‘Beef Cuts’ deploys an intuitive examination of motion and spatial awareness through figurative arrangements — a modular whole developing through swarm behaviour, the artist interested in connotations or questions raised by the fragmented composition. True to its title, each separate piece is modelled on cuts of meat or segments of animal. Hand-made fragments of white porcelain are combined with those sourced from a moulding process, the real and the imaginary combining in a synthesis that obscures origin and evades simple formalism.

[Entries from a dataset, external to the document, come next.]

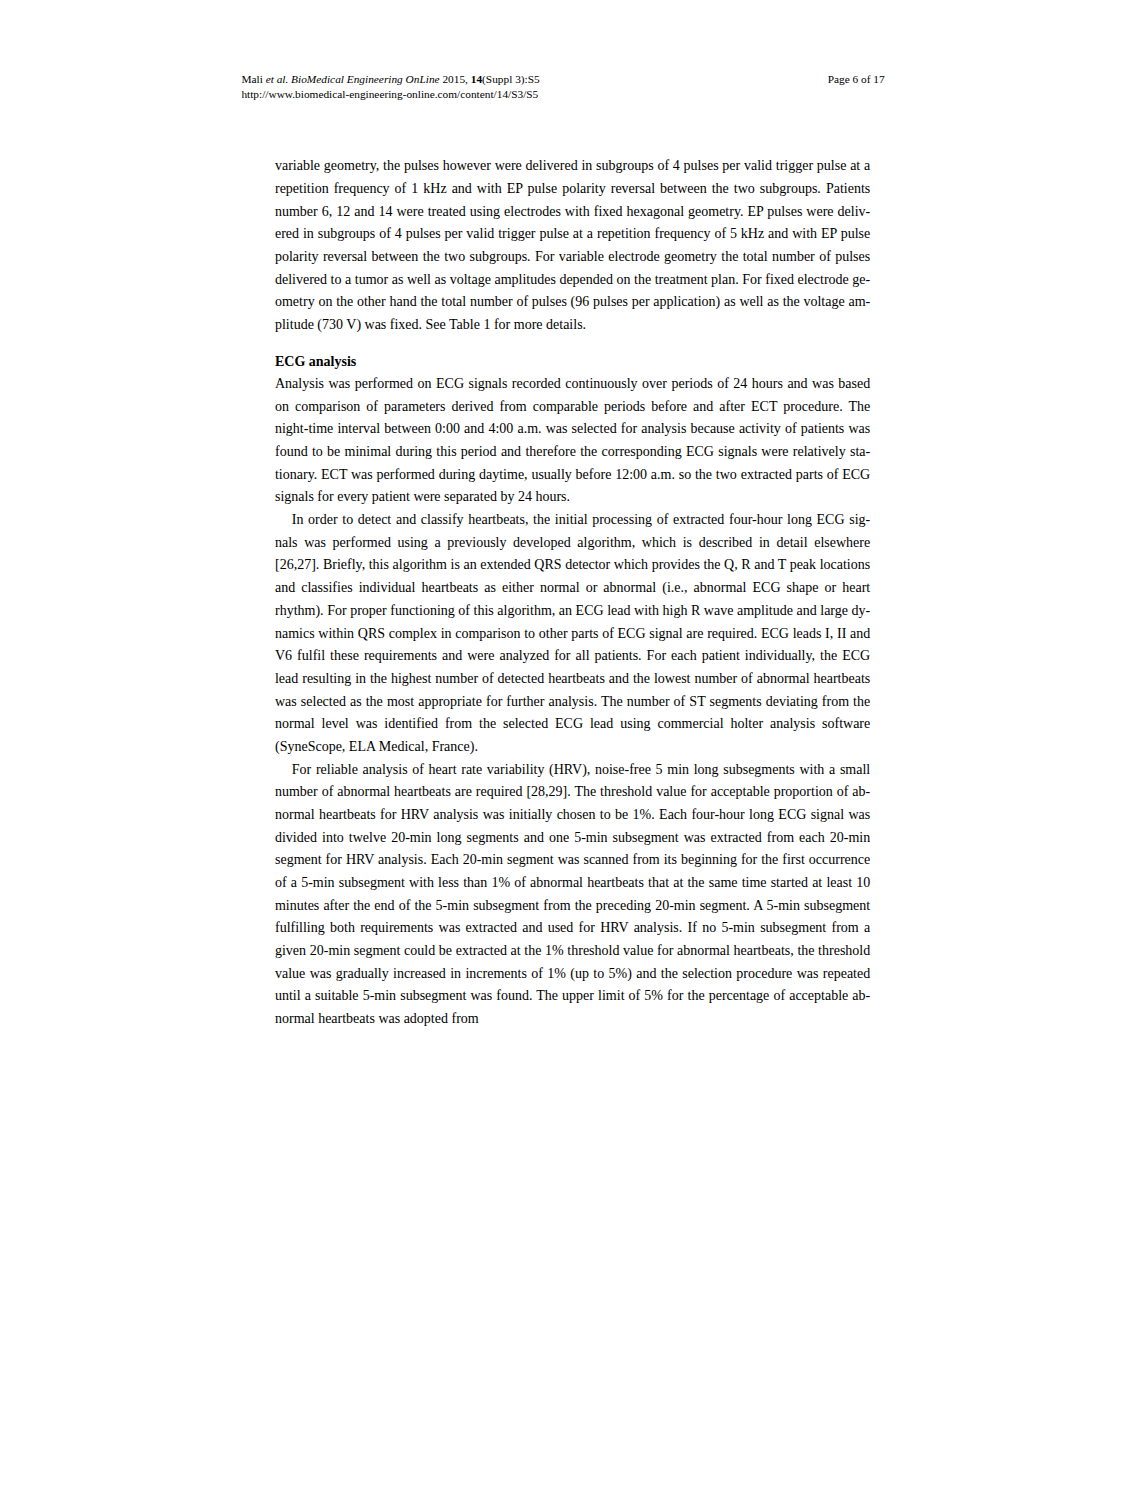Mali et al. BioMedical Engineering OnLine 2015, 14(Suppl 3):S5 http://www.biomedical-engineering-online.com/content/14/S3/S5
Page 6 of 17
variable geometry, the pulses however were delivered in subgroups of 4 pulses per valid trigger pulse at a repetition frequency of 1 kHz and with EP pulse polarity reversal between the two subgroups. Patients number 6, 12 and 14 were treated using electrodes with fixed hexagonal geometry. EP pulses were delivered in subgroups of 4 pulses per valid trigger pulse at a repetition frequency of 5 kHz and with EP pulse polarity reversal between the two subgroups. For variable electrode geometry the total number of pulses delivered to a tumor as well as voltage amplitudes depended on the treatment plan. For fixed electrode geometry on the other hand the total number of pulses (96 pulses per application) as well as the voltage amplitude (730 V) was fixed. See Table 1 for more details.
ECG analysis
Analysis was performed on ECG signals recorded continuously over periods of 24 hours and was based on comparison of parameters derived from comparable periods before and after ECT procedure. The night-time interval between 0:00 and 4:00 a.m. was selected for analysis because activity of patients was found to be minimal during this period and therefore the corresponding ECG signals were relatively stationary. ECT was performed during daytime, usually before 12:00 a.m. so the two extracted parts of ECG signals for every patient were separated by 24 hours.
In order to detect and classify heartbeats, the initial processing of extracted four-hour long ECG signals was performed using a previously developed algorithm, which is described in detail elsewhere [26,27]. Briefly, this algorithm is an extended QRS detector which provides the Q, R and T peak locations and classifies individual heartbeats as either normal or abnormal (i.e., abnormal ECG shape or heart rhythm). For proper functioning of this algorithm, an ECG lead with high R wave amplitude and large dynamics within QRS complex in comparison to other parts of ECG signal are required. ECG leads I, II and V6 fulfil these requirements and were analyzed for all patients. For each patient individually, the ECG lead resulting in the highest number of detected heartbeats and the lowest number of abnormal heartbeats was selected as the most appropriate for further analysis. The number of ST segments deviating from the normal level was identified from the selected ECG lead using commercial holter analysis software (SyneScope, ELA Medical, France).
For reliable analysis of heart rate variability (HRV), noise-free 5 min long subsegments with a small number of abnormal heartbeats are required [28,29]. The threshold value for acceptable proportion of abnormal heartbeats for HRV analysis was initially chosen to be 1%. Each four-hour long ECG signal was divided into twelve 20-min long segments and one 5-min subsegment was extracted from each 20-min segment for HRV analysis. Each 20-min segment was scanned from its beginning for the first occurrence of a 5-min subsegment with less than 1% of abnormal heartbeats that at the same time started at least 10 minutes after the end of the 5-min subsegment from the preceding 20-min segment. A 5-min subsegment fulfilling both requirements was extracted and used for HRV analysis. If no 5-min subsegment from a given 20-min segment could be extracted at the 1% threshold value for abnormal heartbeats, the threshold value was gradually increased in increments of 1% (up to 5%) and the selection procedure was repeated until a suitable 5-min subsegment was found. The upper limit of 5% for the percentage of acceptable abnormal heartbeats was adopted from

Dryden Well’s use of meat or animal parts lends his sculpture an uncanny presence — the biological forms destabilised by a residual abstraction and odd purveying comedy in the value of use of such odd source material. The kinetics of “Movement Stack 8” seem bound to the structural dynamics of muscle (and in direct conflict with the natural solidity of the clean ceramic casts), exploiting the sense of compressed energy conveyed in the wings in a repeated sequence to create a pouncing movement even in stasis.
Recognising the fluid structure and sense of movement held in flesh even as it is stricken from the bone, artist Dryden Wells utilises the form and de-familiarised structure of pieces of meat for strange modular arrays — ordering or stacking these animal parts through a multitude of shifting casts that begin to coalesce into a larger arrangement of space and shoal or colony-like relationship. With “Stack 6” Wells seems to take a pleasure in re-structuring an animal profile from the constituent parts, the silhouette and sloping migration of ceramic elements reminiscent of any quadrupedal muscle structure — a simple layer of glaze over one node outlining the ‘head’ and bringing the creature into focus.
Interior and exterior spaces are primary oppositions that I use in my work both formally and conceptually. Using animal forms as a subjects for my process and vehicles for my content, I am able to address these spaces literally and metaphorically. The animal form allows me to juxtapose other distinct opposites such as life and death, positive and negative. I feel that through this synthesis I am presenting questions and concerns which are not necessarily answered in the work.